##### DATA LISTING

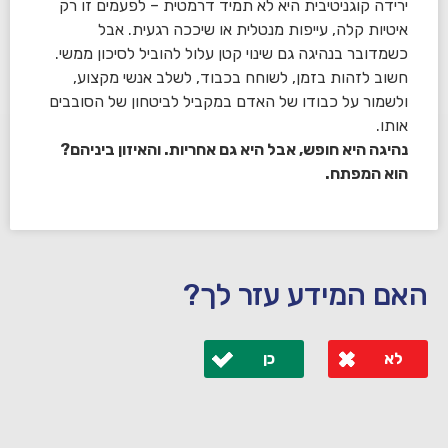
ירידה קוגניטיבית היא לא תמיד דרמטית – לפעמים זו רק
איטיות קלה, עייפות מנטלית או שיככה רגעית. אבל
כשמדובר בנהיגה גם שינוי קטן עלול להוביל לסיכון ממשי.
חשוב לזהות בזמן, לשוחח בכבוד, לשלב אנשי מקצוע,
ולשמור על כבודו של האדם במקביל לביטחון של הסובבים
אותו.
נהיגה היא חופש, אבל היא גם אחריות. והאיזון ביניהם?
הוא המפתח.
האם המידע עזר לך?
לא
כן
לא קיבלת מענה מספיק או שיש לך שאלות נוספות? אנא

##########

DESCRIPTION OF THE TASK – Please copy out each line above exactly as written, but not the pictures.

EXERCISE RESULT –
ירידה קוגניטיבית היא לא תמיד דרמטית – לפעמים זו רק
איטיות קלה, עייפות מנטלית או שיככה רגעית. אבל
כשמדובר בנהיגה גם שינוי קטן עלול להוביל לסיכון ממשי.
חשוב לזהות בזמן, לשוחח בכבוד, לשלב אנשי מקצוע,
ולשמור על כבודו של האדם במקביל לביטחון של הסובבים
אותו.
נהיגה היא חופש, אבל היא גם אחריות. והאיזון ביניהם?
הוא המפתח.
האם המידע עזר לך?
לא
כן
לא קיבלת מענה מספיק או שיש לך שאלות נוספות? אנא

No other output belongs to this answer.